La chute d'immeuble la plus naze de l'histoire ?

J'ai l'impression que c'est le genre de film qui se bonifie dans l'esprit avec le temps et qui tend à laisser un assez bon souvenir (alors qu'à voir sur le coup, c'était plutôt chiant).

La représentation réaliste, déjà c'est pas forcément mon truc, il y a pourtant dans ce film pas mal d'éléments intéressants :

- D'abord quelque chose de fascinant et d'unique dans cette photographie d'une Allemagne dévastée où les immeubles ne sont plus que des façades aplaties et en ruines;

- Aussi quelque chose de très malsain chez l'un des personnages du film, l'ex-enseignant, nostalgique d'Hitler, aux manières quasi-pédophiles.

Alors c'est plutôt glauque, plutôt très noir, on suit là une famille et ses déboires, sa lutte pour la survie dans un univers misérable, égoïste et sans pitié.

Le père malade/mourant, fardeau pour les autres membres de la famille, et qu'il faudrait peut-être assassiner à la façon des inuits laissant mourir leurs vieux sur la banquise dès qu'ils ne sont plus utiles à la collectivité.

Les filles qui vraisemblablement se prostituent.

Le fils aîné, obligé de rester planqué, car ex- SS pendant la guerre.

L'essentiel du poids des responsabilités familiales finit par reposer sur les épaules bien trop frêles d'un tout jeune petit garçon qui pourrait ne plus pouvoir le supporter.

Mais la représentation réaliste ici, est plutôt réussie, dans le sens où elle n'épaissit pas trop le trait, le film n'est pas lourd, ni gonflant, ni étouffant, il n'en rajoute pas artificiellement dans la noirceur, il s'offre même quelques respirations, quelques moments d'humour (mais pas non plus au point de se taper le cul par terre).

Et puis il y a cette fin, je ne sais plus combien de temps elle dure, au moins 15 minutes, ou l'on sait que le petit garçon va craquer et se sacrifier. On suit ses errances dans la ville morte, il joue à la marelle, balance des cailloux, essaye de tâter du ballon de foot, et puis finit par sauter du haut d'un immeuble en s'étalant lamentablement au sol dans l'un des chutes les plus mal réalisées du cinéma, dans ce qui aurait normalement dû être le final en "apothéose" du film.

Plusieurs soucis :

1- Quinze minutes sur un enfant qui déambule dans un film qui ne dure qu'1h10, c'est quand même foutrement chiant, même si ça permet à la tension de grandir inexorablement.
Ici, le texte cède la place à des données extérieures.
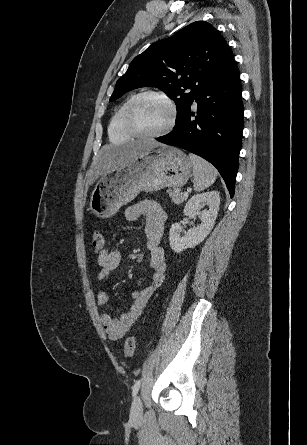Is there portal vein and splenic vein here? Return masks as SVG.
Here are the masks:
<instances>
[{
    "label": "portal vein and splenic vein",
    "mask_w": 307,
    "mask_h": 445,
    "mask_svg": "<svg viewBox=\"0 0 307 445\" xmlns=\"http://www.w3.org/2000/svg\"><path fill=\"white\" fill-rule=\"evenodd\" d=\"M187 190H190V188H187ZM183 196H186V198H187L188 192H184Z\"/></svg>",
    "instance_id": "1"
}]
</instances>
2- Tension à mon sens complètement désamorcée par cette chute totalement risible et réalisée avec les pieds. (Souci déjà constaté récemment dans un autre bon film, "Le point de non-retour" de Boorman, avec une incrustation ignoble).
Voici l'extrait, ça se passe vers 5:15 :
http://www.youtube.com/watch?v=4jWi3JymbSI

J'ai essayé de comprendre ce qui n'allait pas en repassant cette séquence mythique image par image : sur le plan d'ensemble où on le voit "s'écraser" au sol, l'enfant est en réalité dans un premier temps debout, pieds au sol, puis se projette en avant vers le sol et finit donc allongé.

Pour donner l'illusion qu'il tombe, ils ont supprimé les images entre la position debout et allongée, ce qui au bout du compte donne un résultat grotesque.
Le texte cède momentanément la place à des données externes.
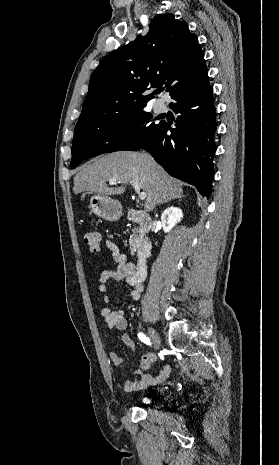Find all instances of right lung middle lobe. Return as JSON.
I'll use <instances>...</instances> for the list:
<instances>
[{
    "label": "right lung middle lobe",
    "mask_w": 279,
    "mask_h": 465,
    "mask_svg": "<svg viewBox=\"0 0 279 465\" xmlns=\"http://www.w3.org/2000/svg\"><path fill=\"white\" fill-rule=\"evenodd\" d=\"M139 108L127 113L110 114L99 122L75 127L70 168L85 158L142 146L154 138L164 122L155 124L152 115Z\"/></svg>",
    "instance_id": "obj_1"
}]
</instances>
Bon... Faut-il être indulgent sous prétexte que le film serait vieux ?

On est en 48, pas en 1902, je veux dire, ils auraient pas pu tout bêtement balancer un mannequin, s'ils tenaient tant que ça à montrer l'impact du corps au sol ?
Voilà le genre de trucs à la con qui me gâchent complètement la crédibilité d'un film, d'autant plus lorsque celui-ci se pose comme réaliste.
Mais bon, j'exagère vraisemblablement un détail qui n'a pas tant d'importance que ça...
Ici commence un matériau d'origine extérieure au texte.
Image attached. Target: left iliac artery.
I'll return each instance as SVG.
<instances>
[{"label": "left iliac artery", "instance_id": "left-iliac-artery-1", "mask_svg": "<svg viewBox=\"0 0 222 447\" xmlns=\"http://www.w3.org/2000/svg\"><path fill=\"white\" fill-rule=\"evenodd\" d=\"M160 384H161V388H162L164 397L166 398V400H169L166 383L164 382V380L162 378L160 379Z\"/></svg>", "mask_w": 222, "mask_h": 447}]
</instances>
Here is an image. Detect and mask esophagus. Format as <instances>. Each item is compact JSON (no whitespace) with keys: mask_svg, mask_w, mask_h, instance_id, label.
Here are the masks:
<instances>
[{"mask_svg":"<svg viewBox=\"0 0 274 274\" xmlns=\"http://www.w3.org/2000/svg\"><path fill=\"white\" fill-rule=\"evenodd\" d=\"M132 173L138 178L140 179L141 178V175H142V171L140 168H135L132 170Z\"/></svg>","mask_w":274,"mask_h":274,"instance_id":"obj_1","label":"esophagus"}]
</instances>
Il ne faut pas perdre de vue que c'est avant tout un film courageux pour son époque, car compassionnel pour le peuple allemand et ses souffrances, qui a perdu toute foi, et qu'il ne faut plus considérer comme un ennemi, mais au contraire le soutenir. Rossellini invite à tirer un trait définitif sur les atrocités de la guerre, et ce film clôt la trilogie qui a fondé le néoréalisme (avec "Rome, ville ouverte" et "Paisa") et qui a eu un impact gigantesque sur le cinéma moderne. Mais je sais pas, moi, j'arrive pas à m'enflammer pour autant.